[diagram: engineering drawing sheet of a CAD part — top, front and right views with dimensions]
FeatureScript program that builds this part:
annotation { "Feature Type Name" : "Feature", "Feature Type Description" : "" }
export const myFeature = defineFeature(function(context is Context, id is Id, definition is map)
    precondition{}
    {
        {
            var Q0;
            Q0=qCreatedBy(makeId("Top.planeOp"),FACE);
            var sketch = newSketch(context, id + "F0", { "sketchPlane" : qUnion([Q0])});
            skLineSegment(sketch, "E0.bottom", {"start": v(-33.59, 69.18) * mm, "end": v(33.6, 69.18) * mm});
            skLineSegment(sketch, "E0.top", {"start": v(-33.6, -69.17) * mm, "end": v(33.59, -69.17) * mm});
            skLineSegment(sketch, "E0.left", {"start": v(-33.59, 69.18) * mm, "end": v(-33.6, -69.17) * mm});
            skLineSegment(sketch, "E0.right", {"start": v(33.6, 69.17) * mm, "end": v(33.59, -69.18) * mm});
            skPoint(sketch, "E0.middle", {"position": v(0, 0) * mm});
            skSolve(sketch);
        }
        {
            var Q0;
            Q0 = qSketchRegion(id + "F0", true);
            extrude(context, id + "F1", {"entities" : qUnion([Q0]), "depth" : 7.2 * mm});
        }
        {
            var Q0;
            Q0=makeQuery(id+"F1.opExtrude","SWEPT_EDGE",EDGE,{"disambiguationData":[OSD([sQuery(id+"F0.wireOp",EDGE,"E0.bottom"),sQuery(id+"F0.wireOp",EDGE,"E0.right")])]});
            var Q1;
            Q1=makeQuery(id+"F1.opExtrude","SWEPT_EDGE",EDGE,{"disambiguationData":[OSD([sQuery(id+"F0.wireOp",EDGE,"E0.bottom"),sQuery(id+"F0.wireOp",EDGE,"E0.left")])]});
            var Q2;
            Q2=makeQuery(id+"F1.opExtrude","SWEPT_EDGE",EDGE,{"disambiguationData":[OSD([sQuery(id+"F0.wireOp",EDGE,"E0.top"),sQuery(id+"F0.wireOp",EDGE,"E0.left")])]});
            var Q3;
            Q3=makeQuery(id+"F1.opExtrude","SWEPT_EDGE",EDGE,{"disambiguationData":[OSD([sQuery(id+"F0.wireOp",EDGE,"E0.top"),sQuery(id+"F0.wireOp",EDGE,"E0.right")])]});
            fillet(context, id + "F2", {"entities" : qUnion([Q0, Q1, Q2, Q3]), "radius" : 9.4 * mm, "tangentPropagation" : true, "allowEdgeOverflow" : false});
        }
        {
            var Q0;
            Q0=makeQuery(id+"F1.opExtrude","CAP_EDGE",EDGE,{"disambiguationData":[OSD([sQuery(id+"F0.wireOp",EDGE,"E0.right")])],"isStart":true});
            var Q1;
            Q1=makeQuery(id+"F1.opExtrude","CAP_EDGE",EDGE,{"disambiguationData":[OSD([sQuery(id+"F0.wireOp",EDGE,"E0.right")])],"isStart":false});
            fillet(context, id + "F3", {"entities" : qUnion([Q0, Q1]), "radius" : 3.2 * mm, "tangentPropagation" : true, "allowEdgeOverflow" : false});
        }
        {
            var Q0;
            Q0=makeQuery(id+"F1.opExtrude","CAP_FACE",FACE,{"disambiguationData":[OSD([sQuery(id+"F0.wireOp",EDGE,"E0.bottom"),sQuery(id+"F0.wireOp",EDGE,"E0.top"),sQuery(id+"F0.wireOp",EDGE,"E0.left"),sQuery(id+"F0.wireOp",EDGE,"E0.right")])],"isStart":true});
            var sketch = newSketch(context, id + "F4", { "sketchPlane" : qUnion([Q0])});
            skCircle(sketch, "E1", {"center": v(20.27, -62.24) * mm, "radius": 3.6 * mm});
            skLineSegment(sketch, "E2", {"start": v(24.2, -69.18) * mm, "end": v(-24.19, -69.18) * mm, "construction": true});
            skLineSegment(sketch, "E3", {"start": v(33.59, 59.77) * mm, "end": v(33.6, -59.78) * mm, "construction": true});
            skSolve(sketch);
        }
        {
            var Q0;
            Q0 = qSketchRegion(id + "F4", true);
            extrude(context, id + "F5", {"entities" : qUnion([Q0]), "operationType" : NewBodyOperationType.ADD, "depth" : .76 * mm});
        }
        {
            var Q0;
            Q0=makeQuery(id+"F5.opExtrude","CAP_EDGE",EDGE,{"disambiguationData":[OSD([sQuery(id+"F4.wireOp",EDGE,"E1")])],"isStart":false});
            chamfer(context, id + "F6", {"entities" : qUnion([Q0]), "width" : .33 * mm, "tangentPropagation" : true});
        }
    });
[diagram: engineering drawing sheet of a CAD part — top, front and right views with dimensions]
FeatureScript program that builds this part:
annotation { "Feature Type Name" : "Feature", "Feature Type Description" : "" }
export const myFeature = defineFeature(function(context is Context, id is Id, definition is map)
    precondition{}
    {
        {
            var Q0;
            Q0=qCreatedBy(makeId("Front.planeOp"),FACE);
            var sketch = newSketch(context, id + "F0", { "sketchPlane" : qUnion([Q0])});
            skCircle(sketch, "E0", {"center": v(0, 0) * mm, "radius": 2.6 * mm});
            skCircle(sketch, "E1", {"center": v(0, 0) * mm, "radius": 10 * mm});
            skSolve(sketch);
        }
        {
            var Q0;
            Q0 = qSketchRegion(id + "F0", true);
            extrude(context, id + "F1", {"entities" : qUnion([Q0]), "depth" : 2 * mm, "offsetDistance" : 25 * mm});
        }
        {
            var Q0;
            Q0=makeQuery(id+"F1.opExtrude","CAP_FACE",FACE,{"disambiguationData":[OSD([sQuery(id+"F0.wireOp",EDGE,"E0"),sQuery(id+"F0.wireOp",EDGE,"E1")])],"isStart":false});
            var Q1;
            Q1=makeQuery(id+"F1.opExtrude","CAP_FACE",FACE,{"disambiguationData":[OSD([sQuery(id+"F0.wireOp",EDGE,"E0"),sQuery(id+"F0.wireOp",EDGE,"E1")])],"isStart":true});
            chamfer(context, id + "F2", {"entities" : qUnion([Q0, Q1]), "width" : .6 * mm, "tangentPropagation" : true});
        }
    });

CHALLENGE ::
Report, in full, each line of the records above that contains the string "skCircle".

OUTPUT OF THE EXERCISE ::
            skCircle(sketch, "E1", {"center": v(20.27, -62.24) * mm, "radius": 3.6 * mm});
            skCircle(sketch, "E0", {"center": v(0, 0) * mm, "radius": 2.6 * mm});
            skCircle(sketch, "E1", {"center": v(0, 0) * mm, "radius": 10 * mm});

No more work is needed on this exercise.